RECORDED INFORMATION
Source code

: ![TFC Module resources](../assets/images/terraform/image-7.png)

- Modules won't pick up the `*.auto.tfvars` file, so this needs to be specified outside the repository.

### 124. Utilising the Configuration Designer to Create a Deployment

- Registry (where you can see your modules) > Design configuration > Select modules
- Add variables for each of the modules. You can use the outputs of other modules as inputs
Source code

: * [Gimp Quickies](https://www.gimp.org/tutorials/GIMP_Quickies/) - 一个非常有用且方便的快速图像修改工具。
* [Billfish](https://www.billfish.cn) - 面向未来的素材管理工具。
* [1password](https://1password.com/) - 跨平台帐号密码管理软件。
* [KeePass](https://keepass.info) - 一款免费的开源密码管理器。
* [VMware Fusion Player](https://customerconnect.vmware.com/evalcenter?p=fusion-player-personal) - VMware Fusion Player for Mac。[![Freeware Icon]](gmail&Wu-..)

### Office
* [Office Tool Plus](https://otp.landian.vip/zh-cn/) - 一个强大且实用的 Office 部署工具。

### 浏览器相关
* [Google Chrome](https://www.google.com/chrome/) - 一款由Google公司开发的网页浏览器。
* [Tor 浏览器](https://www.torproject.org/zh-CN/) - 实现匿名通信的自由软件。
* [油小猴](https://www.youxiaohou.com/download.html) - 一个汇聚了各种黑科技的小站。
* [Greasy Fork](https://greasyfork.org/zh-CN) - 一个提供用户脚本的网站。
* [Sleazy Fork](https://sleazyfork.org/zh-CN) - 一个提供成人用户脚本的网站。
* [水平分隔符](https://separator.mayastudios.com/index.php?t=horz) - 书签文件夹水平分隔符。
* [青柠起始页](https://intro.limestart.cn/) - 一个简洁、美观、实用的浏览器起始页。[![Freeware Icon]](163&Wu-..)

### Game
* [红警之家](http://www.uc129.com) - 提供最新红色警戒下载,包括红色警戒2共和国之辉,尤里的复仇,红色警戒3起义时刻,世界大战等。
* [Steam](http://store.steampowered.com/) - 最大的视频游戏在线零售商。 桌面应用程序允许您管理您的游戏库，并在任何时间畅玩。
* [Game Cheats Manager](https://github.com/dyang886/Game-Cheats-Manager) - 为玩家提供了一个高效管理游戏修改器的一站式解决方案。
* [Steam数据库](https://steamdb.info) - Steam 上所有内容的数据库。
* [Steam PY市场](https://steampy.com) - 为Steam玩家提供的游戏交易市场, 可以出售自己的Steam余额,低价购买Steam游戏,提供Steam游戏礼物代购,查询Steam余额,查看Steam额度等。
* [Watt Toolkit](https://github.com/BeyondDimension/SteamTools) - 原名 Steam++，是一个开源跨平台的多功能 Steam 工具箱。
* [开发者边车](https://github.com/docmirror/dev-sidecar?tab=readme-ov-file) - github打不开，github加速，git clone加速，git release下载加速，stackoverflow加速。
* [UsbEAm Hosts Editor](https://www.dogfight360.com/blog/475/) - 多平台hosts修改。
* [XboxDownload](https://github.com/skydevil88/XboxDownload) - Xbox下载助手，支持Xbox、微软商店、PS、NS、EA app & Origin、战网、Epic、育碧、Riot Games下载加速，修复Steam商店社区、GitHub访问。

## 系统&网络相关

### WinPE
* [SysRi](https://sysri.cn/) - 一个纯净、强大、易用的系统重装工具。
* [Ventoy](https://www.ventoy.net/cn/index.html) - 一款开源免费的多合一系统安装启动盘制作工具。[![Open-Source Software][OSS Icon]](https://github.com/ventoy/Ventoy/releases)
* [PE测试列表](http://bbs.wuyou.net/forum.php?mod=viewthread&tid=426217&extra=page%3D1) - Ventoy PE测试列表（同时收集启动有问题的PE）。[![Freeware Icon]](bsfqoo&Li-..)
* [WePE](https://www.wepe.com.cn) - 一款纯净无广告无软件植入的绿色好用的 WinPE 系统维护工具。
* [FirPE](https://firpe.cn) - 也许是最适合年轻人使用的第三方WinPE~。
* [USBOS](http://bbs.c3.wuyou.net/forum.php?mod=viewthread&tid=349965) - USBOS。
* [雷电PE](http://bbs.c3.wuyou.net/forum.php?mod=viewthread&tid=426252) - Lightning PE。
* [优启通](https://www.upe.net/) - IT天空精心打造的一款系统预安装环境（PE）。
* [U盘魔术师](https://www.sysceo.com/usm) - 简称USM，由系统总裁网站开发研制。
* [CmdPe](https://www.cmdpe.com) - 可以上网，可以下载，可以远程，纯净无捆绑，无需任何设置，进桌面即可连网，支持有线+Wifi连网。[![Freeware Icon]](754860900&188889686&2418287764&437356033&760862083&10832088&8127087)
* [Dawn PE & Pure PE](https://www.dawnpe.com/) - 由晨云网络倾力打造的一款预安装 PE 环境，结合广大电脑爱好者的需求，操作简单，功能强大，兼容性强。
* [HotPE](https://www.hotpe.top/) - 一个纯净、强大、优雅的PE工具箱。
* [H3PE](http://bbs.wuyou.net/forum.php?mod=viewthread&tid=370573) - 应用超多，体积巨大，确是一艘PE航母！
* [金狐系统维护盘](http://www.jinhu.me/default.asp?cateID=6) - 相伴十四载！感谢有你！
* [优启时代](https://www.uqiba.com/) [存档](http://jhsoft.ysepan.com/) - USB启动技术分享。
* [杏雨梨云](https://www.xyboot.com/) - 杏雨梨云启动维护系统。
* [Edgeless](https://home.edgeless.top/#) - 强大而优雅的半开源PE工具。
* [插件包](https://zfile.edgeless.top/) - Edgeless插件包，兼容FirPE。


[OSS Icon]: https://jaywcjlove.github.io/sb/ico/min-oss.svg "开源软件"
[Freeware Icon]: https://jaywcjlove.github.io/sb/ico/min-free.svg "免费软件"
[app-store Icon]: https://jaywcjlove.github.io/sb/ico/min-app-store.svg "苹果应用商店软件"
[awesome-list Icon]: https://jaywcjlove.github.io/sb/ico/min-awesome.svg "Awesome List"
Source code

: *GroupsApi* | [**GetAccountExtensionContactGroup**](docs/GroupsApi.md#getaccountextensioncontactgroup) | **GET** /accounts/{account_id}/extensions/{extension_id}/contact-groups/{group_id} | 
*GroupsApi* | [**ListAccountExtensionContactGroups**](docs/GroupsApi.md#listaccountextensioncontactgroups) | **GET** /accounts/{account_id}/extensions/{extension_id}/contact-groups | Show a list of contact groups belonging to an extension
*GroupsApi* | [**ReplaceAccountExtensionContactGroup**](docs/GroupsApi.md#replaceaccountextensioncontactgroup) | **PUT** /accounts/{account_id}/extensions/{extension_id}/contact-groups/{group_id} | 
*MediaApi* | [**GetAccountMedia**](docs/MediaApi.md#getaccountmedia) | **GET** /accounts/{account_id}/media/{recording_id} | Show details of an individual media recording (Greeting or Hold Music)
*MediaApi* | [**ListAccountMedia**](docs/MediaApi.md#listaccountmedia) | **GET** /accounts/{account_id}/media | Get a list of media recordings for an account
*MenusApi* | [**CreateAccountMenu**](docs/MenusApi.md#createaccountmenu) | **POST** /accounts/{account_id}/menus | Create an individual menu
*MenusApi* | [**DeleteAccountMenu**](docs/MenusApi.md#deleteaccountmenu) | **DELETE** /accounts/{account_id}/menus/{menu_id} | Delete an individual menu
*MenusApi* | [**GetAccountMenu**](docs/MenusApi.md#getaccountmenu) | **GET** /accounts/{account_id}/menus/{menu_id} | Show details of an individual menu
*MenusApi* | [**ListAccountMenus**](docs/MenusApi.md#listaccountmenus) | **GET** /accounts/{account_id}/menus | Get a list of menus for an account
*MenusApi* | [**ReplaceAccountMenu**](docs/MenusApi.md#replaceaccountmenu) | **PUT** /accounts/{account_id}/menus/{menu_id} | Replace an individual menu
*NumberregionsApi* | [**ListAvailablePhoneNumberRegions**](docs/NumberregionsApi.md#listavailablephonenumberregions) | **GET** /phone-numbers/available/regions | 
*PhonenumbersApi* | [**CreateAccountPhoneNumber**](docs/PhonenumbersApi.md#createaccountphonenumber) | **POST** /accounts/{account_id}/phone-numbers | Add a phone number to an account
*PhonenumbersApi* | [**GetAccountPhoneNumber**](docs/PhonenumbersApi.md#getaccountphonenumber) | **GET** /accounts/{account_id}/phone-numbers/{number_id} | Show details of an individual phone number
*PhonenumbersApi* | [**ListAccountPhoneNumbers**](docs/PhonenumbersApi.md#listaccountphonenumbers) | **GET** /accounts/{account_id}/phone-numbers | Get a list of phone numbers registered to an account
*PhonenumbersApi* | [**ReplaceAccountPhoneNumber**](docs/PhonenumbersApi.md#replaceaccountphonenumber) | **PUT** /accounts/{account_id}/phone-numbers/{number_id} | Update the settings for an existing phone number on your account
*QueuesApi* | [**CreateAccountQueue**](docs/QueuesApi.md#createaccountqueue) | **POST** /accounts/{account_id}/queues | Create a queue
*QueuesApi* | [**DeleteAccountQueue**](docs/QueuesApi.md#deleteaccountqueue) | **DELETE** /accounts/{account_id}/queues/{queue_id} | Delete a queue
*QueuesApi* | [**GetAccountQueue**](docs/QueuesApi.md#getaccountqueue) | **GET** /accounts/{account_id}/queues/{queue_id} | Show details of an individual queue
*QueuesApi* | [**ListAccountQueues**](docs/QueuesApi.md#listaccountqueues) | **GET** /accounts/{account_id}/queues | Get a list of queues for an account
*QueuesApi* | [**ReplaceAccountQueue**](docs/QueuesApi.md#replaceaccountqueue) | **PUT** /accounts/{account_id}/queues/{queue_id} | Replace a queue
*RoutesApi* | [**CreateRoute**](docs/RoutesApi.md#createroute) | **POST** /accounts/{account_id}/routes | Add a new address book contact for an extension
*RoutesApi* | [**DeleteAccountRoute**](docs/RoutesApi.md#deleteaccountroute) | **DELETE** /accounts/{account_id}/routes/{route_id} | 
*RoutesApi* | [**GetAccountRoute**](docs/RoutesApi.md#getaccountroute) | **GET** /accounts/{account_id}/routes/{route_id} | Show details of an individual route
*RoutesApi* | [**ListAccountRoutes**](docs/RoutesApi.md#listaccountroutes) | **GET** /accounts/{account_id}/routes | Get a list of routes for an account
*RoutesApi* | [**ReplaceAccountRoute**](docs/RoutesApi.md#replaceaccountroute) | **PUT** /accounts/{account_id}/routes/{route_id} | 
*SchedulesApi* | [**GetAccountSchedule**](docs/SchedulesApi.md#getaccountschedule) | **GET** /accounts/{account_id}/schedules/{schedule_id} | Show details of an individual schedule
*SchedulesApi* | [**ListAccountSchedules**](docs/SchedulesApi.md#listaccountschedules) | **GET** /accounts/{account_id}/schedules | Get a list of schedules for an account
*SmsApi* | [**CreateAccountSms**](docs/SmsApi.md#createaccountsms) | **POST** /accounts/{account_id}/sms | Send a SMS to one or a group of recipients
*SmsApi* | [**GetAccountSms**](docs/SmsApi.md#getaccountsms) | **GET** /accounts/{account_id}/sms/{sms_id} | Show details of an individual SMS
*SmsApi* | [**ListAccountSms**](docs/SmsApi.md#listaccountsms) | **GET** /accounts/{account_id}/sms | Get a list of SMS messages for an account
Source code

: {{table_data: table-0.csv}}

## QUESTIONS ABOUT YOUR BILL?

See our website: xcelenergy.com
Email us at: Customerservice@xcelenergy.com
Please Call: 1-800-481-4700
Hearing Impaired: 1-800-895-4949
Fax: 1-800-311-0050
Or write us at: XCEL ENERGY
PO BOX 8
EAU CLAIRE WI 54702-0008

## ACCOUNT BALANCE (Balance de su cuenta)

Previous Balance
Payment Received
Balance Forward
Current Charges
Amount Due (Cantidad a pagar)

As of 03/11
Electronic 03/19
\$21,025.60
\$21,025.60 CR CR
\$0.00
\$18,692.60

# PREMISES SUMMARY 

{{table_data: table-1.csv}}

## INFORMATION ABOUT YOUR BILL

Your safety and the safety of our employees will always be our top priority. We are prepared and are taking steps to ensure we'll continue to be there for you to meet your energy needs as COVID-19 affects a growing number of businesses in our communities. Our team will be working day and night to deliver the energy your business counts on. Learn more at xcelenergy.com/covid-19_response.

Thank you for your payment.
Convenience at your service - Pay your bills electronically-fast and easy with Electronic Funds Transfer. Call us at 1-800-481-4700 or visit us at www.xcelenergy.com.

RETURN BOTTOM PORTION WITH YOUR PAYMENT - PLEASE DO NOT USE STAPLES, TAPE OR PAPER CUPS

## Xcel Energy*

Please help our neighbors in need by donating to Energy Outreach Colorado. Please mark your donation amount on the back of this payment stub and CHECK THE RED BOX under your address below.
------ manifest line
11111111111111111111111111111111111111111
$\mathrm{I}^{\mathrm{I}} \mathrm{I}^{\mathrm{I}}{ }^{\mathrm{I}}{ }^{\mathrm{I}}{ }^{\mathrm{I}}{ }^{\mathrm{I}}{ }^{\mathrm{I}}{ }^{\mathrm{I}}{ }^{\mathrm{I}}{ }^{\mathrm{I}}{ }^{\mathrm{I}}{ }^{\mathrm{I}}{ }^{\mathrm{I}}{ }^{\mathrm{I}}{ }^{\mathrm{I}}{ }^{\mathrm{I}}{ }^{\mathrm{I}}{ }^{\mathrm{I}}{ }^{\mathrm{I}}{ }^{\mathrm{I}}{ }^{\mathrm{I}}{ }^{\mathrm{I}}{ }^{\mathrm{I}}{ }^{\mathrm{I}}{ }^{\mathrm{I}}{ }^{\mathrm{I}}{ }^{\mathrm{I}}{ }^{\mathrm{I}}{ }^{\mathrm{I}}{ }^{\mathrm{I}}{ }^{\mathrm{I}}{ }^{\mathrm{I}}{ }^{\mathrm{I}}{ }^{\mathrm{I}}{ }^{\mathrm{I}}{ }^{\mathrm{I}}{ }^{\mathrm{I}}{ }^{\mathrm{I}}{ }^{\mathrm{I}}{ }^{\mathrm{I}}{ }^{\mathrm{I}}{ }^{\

THE TASK
Stopping at the line containing "浏览器](https://www.torproject.org/zh-CN/) - 实现匿名通信的自由软件。", please repeat exactly every line from the very start of the entries, that line included, and nothing more.

WRITTEN ANSWER
Source code

: ![TFC Module resources](../assets/images/terraform/image-7.png)

- Modules won't pick up the `*.auto.tfvars` file, so this needs to be specified outside the repository.

### 124. Utilising the Configuration Designer to Create a Deployment

- Registry (where you can see your modules) > Design configuration > Select modules
- Add variables for each of the modules. You can use the outputs of other modules as inputs
Source code

: * [Gimp Quickies](https://www.gimp.org/tutorials/GIMP_Quickies/) - 一个非常有用且方便的快速图像修改工具。
* [Billfish](https://www.billfish.cn) - 面向未来的素材管理工具。
* [1password](https://1password.com/) - 跨平台帐号密码管理软件。
* [KeePass](https://keepass.info) - 一款免费的开源密码管理器。
* [VMware Fusion Player](https://customerconnect.vmware.com/evalcenter?p=fusion-player-personal) - VMware Fusion Player for Mac。[![Freeware Icon]](gmail&Wu-..)

### Office
* [Office Tool Plus](https://otp.landian.vip/zh-cn/) - 一个强大且实用的 Office 部署工具。

### 浏览器相关
* [Google Chrome](https://www.google.com/chrome/) - 一款由Google公司开发的网页浏览器。
* [Tor 浏览器](https://www.torproject.org/zh-CN/) - 实现匿名通信的自由软件。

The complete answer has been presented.